### Page text:
-- start --
Saturday, March 13, 1869

Dear Diary,

My build is going well. So far, the most comfortable room is the Poe Reading Room. I even have a little beating heart contraption in there to set the mood.

I relax in the Poe Reading Room.

The rest of the build is taking a bit longer, but I am impressed with myself. For a first build, it’s not bad. For example, the exterior includes some very interestingly shaped columns that I crafted myself. The steampunk window textures are also my own designs.

The exterior features original columns and steampunk windows.

The main sales floor is not as far along as I would like just yet, but I do have some interesting shelving. Many of the pieces are equipped with custom gearworks. I plan to add chains, propellers, and pipes to complete the steampunk effect.

The sales floor is yet to be completed.

The sales counter also looks nice, although I think I may end up changing the color of the stairs and adding a few more steampunk elements.

The sales counter is the first thing customers see when they enter the shop.
-- end --
### Stated problem A:
Duplicate the diary entry word for word, everything from "The sales floor" down to "more steampunk elements.".
### Stated problem B:
According to the diary entry, what does the writer plan to add to the shelving to complete the steampunk effect?
The listing after the diary entry is separate material.

### Provided information:
-- start --
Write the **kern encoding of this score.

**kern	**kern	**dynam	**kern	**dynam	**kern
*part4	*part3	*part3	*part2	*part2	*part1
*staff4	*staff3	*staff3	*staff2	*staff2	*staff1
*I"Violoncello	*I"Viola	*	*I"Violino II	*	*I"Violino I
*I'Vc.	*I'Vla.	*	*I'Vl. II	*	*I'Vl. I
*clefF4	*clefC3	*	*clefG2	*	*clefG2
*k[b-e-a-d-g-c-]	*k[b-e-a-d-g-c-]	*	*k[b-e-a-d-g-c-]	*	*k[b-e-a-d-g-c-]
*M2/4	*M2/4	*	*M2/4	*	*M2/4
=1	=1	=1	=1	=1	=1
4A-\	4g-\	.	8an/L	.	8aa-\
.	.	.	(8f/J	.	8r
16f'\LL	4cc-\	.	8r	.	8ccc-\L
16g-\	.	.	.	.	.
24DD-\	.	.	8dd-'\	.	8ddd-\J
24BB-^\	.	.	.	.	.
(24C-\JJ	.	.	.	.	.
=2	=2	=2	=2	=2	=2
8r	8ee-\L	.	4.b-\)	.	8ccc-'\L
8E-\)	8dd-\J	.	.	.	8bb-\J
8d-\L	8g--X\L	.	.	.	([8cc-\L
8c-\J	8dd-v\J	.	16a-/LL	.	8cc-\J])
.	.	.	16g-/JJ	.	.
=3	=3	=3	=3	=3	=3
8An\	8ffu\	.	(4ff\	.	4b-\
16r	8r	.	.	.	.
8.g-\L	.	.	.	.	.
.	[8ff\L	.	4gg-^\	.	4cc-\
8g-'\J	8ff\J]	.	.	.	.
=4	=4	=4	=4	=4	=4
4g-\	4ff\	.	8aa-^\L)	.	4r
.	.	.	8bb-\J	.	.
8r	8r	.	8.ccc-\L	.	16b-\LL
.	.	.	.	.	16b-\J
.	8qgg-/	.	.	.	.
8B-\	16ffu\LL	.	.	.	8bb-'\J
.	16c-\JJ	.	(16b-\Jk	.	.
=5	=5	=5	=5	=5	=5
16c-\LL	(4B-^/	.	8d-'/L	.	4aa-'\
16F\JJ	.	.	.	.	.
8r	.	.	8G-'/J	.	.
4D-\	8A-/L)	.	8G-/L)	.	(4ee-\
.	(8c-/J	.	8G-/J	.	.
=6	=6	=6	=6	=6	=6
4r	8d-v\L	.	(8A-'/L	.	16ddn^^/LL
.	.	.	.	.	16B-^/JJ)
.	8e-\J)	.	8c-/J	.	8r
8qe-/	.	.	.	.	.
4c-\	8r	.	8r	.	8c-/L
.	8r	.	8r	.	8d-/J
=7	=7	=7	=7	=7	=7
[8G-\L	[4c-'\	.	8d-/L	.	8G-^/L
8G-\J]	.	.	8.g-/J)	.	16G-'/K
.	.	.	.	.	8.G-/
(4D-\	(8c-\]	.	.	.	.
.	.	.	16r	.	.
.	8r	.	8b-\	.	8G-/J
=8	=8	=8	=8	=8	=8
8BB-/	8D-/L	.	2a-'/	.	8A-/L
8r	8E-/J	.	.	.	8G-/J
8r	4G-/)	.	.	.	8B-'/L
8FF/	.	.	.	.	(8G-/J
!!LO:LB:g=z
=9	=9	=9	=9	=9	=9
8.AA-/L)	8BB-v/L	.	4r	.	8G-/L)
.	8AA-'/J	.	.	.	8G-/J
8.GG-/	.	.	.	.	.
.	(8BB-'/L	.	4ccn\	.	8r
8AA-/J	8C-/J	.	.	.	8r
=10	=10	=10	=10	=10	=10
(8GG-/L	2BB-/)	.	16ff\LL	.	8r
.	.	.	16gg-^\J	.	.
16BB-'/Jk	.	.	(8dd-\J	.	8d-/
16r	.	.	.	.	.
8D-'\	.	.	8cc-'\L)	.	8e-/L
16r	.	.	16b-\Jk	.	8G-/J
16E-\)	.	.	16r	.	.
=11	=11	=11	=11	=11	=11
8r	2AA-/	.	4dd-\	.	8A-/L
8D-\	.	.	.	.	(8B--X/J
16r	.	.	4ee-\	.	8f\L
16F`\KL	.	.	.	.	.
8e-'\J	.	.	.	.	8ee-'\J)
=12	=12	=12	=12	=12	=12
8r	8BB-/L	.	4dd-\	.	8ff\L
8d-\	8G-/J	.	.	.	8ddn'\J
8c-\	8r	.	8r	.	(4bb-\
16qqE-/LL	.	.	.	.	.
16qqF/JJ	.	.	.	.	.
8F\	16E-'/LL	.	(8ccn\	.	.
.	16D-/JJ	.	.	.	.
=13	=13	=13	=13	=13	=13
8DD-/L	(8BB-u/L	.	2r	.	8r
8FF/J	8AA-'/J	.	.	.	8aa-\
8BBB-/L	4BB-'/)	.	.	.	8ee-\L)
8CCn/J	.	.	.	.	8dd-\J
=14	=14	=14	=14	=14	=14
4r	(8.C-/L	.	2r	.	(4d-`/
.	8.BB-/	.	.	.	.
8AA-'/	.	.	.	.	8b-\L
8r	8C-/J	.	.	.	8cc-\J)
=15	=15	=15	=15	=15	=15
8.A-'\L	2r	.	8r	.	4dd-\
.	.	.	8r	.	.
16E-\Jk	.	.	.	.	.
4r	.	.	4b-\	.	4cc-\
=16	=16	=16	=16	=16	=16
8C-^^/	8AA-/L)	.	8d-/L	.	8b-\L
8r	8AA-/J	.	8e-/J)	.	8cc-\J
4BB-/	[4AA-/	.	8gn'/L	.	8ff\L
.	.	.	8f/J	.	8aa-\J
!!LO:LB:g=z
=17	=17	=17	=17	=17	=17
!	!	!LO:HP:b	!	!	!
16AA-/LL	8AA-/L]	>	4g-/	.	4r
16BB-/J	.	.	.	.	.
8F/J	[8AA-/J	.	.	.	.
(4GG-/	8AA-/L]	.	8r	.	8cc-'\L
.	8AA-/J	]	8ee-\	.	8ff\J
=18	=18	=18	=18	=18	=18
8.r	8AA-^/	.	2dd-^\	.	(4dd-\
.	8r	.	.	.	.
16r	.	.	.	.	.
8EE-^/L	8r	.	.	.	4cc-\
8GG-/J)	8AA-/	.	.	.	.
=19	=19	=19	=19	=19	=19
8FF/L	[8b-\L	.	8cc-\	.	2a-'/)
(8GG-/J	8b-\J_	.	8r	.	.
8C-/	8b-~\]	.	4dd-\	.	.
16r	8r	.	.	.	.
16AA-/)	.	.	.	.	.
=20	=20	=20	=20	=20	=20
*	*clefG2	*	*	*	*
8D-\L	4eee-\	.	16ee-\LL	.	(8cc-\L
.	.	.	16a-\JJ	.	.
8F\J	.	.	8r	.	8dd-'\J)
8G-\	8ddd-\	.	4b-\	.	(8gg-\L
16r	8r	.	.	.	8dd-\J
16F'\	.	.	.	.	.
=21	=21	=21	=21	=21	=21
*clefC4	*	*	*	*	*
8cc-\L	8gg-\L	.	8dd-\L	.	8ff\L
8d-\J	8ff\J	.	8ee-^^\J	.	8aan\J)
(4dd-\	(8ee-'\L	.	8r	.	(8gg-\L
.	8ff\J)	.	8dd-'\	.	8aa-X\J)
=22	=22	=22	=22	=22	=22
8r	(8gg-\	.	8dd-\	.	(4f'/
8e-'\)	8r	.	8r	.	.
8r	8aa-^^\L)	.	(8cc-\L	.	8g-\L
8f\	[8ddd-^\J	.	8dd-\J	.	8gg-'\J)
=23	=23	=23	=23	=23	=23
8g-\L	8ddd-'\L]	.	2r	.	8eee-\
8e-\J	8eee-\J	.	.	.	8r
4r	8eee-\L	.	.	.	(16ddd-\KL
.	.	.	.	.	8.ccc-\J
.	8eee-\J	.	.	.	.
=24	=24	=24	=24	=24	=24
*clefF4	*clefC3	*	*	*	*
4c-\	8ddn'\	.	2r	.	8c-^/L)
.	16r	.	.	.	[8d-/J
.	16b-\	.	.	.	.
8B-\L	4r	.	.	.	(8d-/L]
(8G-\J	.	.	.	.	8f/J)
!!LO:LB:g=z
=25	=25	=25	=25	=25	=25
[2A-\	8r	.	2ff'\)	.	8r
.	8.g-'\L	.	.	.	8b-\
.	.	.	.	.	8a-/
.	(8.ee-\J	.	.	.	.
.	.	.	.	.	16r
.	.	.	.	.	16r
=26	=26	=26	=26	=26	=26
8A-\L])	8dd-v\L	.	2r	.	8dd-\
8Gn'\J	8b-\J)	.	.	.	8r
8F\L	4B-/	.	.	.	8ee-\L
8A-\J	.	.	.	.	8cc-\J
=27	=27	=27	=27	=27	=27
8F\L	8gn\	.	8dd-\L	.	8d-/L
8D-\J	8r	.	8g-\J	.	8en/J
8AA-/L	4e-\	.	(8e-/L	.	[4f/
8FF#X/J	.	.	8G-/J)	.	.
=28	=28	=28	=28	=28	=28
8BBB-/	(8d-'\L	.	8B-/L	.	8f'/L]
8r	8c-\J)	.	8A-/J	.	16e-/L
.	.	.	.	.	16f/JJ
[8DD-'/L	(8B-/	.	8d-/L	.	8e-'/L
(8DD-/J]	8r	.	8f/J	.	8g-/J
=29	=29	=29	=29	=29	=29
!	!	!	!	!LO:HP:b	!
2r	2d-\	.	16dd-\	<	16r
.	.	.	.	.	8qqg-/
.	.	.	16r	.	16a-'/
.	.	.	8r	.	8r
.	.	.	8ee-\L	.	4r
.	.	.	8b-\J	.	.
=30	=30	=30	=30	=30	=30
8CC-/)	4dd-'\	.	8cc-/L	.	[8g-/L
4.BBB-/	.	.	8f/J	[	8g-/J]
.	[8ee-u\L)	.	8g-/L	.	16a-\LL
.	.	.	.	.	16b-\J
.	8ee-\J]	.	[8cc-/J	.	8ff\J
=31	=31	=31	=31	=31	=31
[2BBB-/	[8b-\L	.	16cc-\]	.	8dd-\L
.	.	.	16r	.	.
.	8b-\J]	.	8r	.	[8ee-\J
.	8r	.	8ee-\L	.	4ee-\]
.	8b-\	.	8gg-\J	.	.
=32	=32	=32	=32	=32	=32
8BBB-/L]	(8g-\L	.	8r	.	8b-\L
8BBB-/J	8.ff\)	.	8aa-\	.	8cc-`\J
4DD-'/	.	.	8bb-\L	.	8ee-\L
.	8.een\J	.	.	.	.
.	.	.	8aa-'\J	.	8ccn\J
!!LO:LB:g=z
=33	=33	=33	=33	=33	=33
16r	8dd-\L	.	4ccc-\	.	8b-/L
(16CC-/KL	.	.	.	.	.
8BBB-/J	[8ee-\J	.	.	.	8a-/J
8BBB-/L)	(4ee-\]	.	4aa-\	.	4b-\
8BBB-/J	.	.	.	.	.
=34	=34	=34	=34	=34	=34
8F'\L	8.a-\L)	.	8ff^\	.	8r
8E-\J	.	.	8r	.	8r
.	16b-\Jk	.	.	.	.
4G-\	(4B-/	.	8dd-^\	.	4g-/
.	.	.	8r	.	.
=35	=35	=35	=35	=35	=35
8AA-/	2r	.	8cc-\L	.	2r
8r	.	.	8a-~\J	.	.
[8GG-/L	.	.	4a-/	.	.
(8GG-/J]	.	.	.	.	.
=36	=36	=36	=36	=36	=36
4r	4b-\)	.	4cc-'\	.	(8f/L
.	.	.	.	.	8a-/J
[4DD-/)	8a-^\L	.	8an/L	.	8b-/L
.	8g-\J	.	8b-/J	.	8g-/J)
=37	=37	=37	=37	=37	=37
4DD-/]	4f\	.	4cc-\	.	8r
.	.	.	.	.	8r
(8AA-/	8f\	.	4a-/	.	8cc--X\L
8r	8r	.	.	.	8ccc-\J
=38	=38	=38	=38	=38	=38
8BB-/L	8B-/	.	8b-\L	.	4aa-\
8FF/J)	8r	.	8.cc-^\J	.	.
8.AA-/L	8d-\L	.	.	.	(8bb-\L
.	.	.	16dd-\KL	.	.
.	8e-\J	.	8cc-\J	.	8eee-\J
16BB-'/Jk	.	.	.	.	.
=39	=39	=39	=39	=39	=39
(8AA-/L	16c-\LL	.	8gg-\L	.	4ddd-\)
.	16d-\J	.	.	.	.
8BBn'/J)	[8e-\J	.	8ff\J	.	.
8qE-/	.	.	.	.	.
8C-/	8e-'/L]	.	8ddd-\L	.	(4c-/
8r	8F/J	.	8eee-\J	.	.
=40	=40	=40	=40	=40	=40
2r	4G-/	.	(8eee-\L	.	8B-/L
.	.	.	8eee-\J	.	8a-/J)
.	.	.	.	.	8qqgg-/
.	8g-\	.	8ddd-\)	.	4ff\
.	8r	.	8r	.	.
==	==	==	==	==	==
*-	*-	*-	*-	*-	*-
-- end --
### Task solution A:
The sales floor is yet to be completed.

The sales counter also looks nice, although I think I may end up changing the color of the stairs and adding a few more steampunk elements.

### Task solution B:
Chains, propellers, and pipes.